After considering both the statements the AO held that assessee was only a benamidar of the property funded by NTK, that the cheque was given directly to Aadarsh Housing Society , that it was only a mutual adjustment between the assessee and NTK along with her husband to get allotment of the adjacent flat in same society and on the same floor to avoid enquiries of concerned authorities.The AO asked the assessee to explain as to why the loan amount of Rs.70 lakhs should not be treated as receipts in her hands as per the provisions of section 56 (2)(vi)of the Act .
After considering the submission of the assessee ,dtd. 9/3/2012,the AO held that same was not acceptable,that the husband of the alleged loan creditor was also an allottee on the same floor of the assessee,that she had no capacity to repay the loan, that the intention of the loan creditor was malafide, that the explanation of the assessee was a lineal decedent of loan creditor.Finally,he held that loan of Rs.70 lakhs received by the assessee from NTK was to be treated as receipt u/s.56 (2)(vi) of the Act.
3.Aggrieved by the order of the AO,the assessee preferred an appeal before the First Appellate Authority and made detailed submissions.After considering the available material, the FAA reproduced the part of the order of the AO as it was and he dismissed the appeal filed by the assessee .
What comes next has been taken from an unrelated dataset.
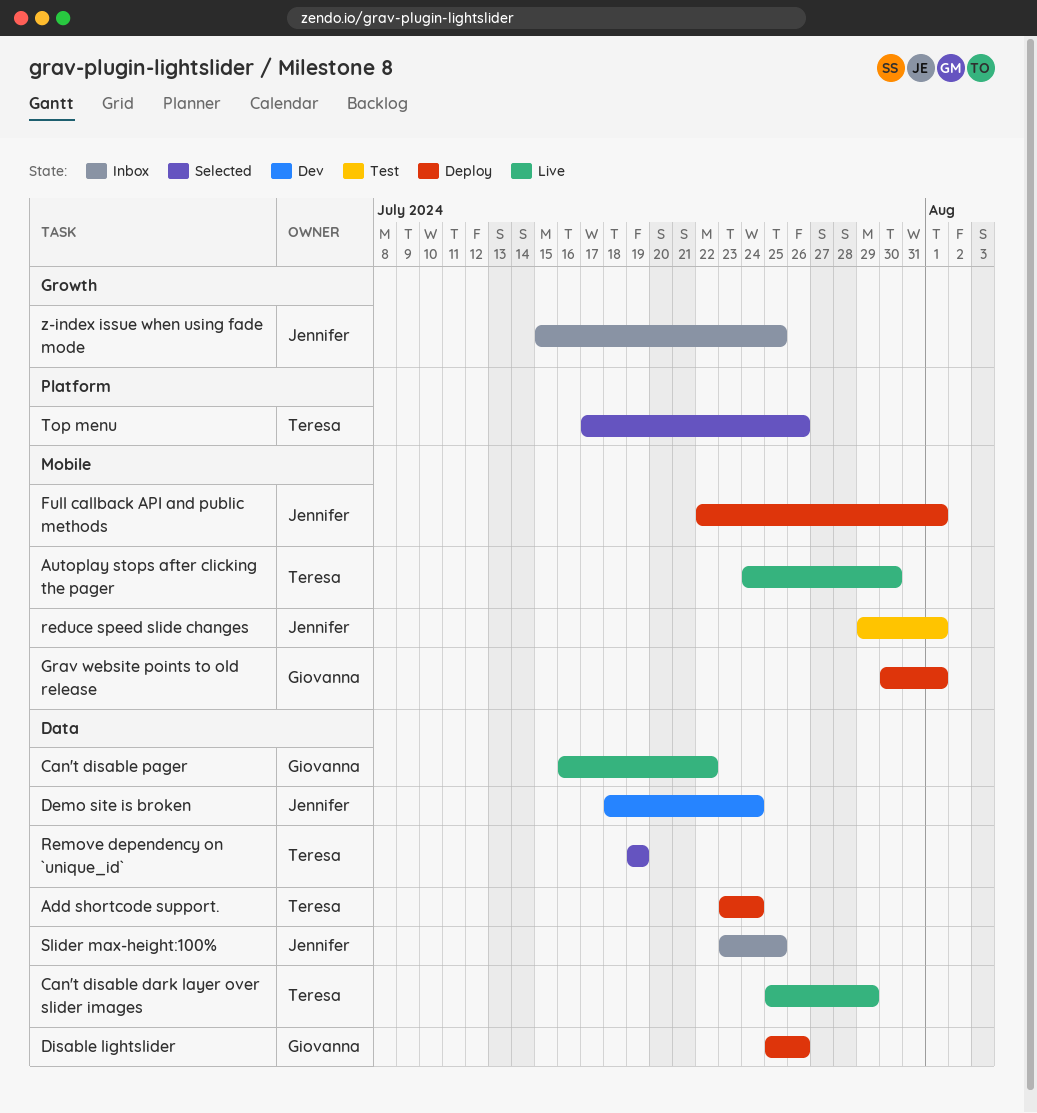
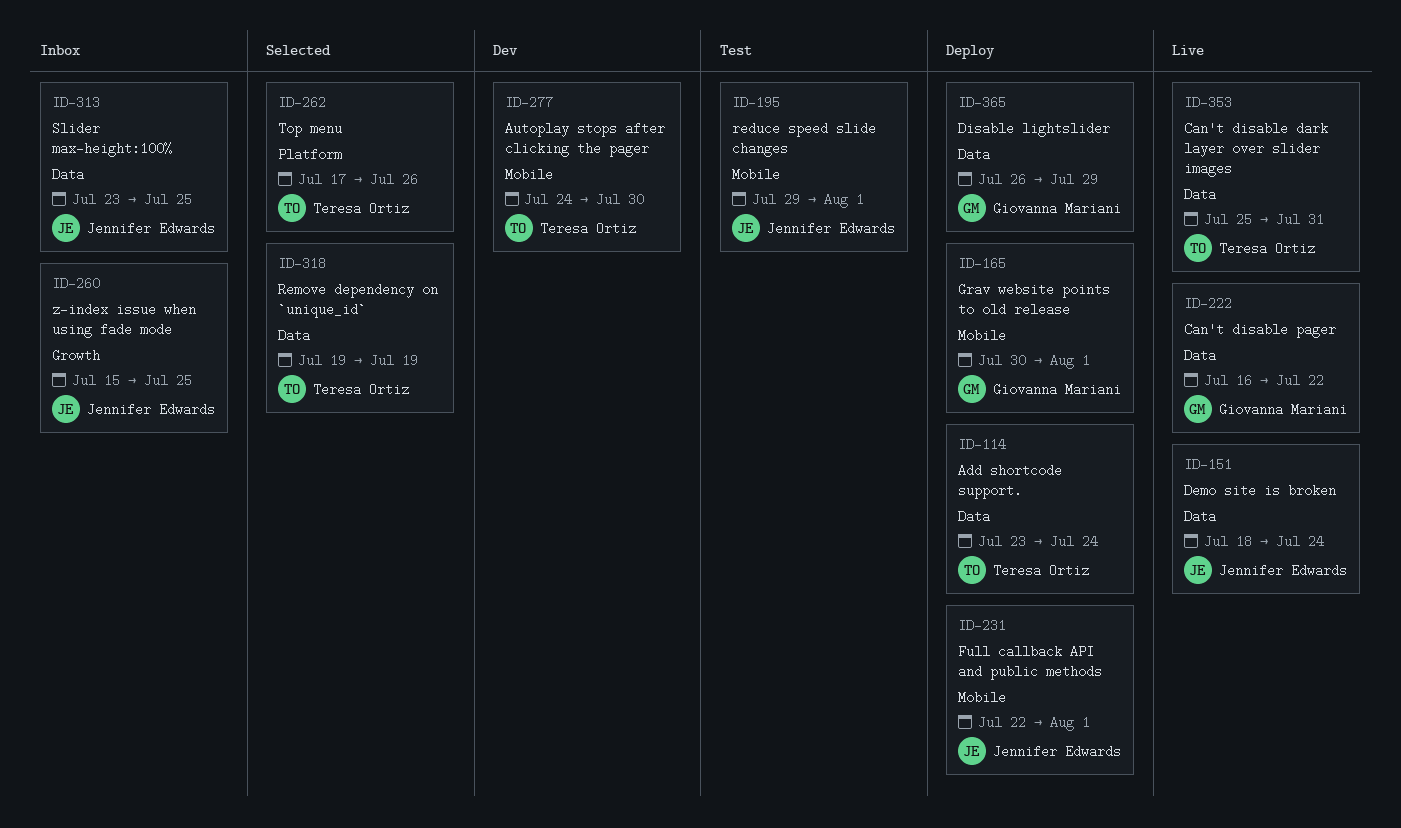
Autoplay stops after clicking the pager, status: Live -> Dev
Can't disable dark layer over slider images, due: Jul 29 -> Jul 31
Demo site is broken, status: Dev -> Live
Disable lightslider, start: Jul 25 -> Jul 26
Disable lightslider, due: Jul 26 -> Jul 29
4848/M/13-(10-11) Sheetal Vinod Ganju 4.During the course of hearing before us the Authorised Representative(AR)contended that the FAA had not applied his mind,that he had passed an order by merely copying the assessment order in verbatim without taking cognizance of the submissions and arguments of the assessee, that the order of the FAA was arbitrary and unjust ,that the colour of transaction from loan to gift could not be unilaterally changed when the assessee as well as lender had confirmed the transaction.He referred to the case of Chardrakant S. Shah (124ITD177) that was confirmed by the Hon'ble Bombay High Court on 06.09.2010 (Income tax Appeal No. 3154 of 2009). The Departmental Representative(DR) stated that the FAA had passed the order after applying his mind.
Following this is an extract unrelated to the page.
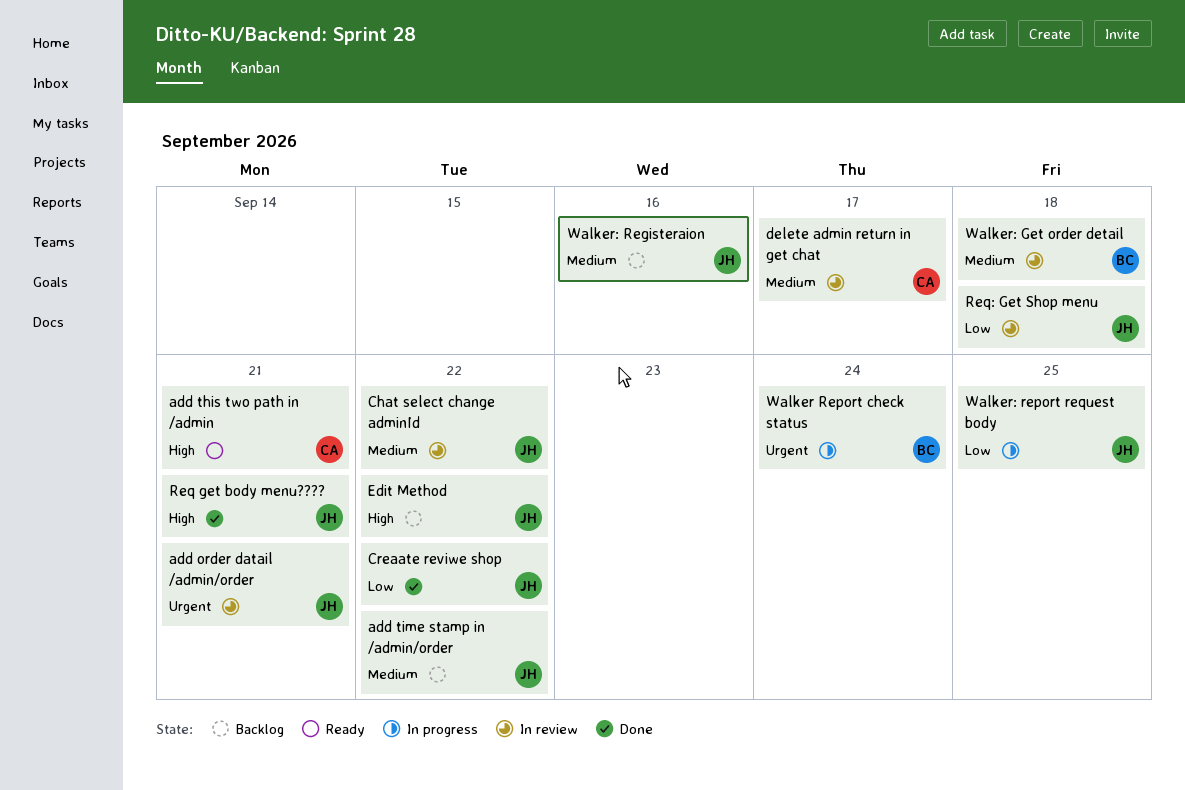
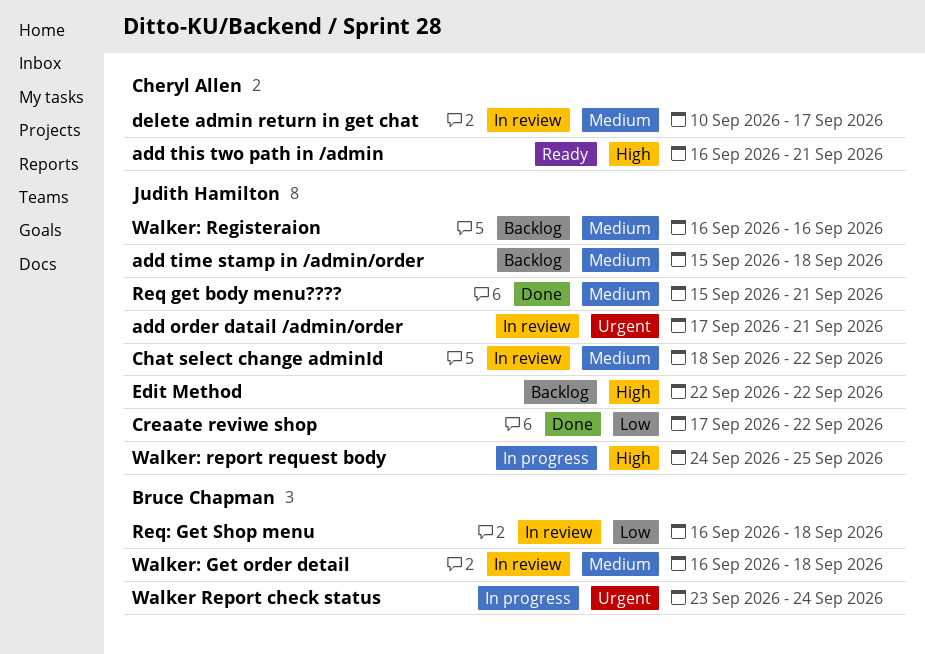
add time stamp in /admin/order, due: Sep 22 -> Sep 18
Req get body menu????, priority: High -> Medium
Req: Get Shop menu, owner: Judith Hamilton -> Bruce Chapman
Walker: report request body, priority: Low -> High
5.We have heard the rival submissions and perused the material before us. We find that the assessee had claimed to have received a loan of Rs.70 lakhs from NTK,that the AO had rejected the claim made by her,that he had recorded the statements of assessee and the creditor,that he held that the amount in question was to be taxed as per provisions of section 56(2)(vi) of the Act, that the FAA has passed a very cryptic and non speaking order.We find that at para 5.3.10.1 to 5.3.10.6 he had simply copied the order of the AO. He had not given any reasons as to why he was not convinced by the submissions made during the appellate proceedings.In our opinion being FAA,the CIT(A) should pass a reasoned and speaking order.The size of the order may not be of material importance,but what is important is reasoning for accepting/rejecting the arguments/submissions of the AO/assessee. It is right of AO as well as assessee to get a reasoned and speaking order.Considering the facts and circumstances of the case,we are of the opinion that in the interest of justice matter should be sent back to the file of FAA and he is directed to pass a reasoned and speaking order after considering the submissions of the assessee and case laws relied upon by the assessee.
Effective Ground of appeal , raised by the assessee is allowed her favour in part.
As a result, appeal filed by assessee stands partly allowed.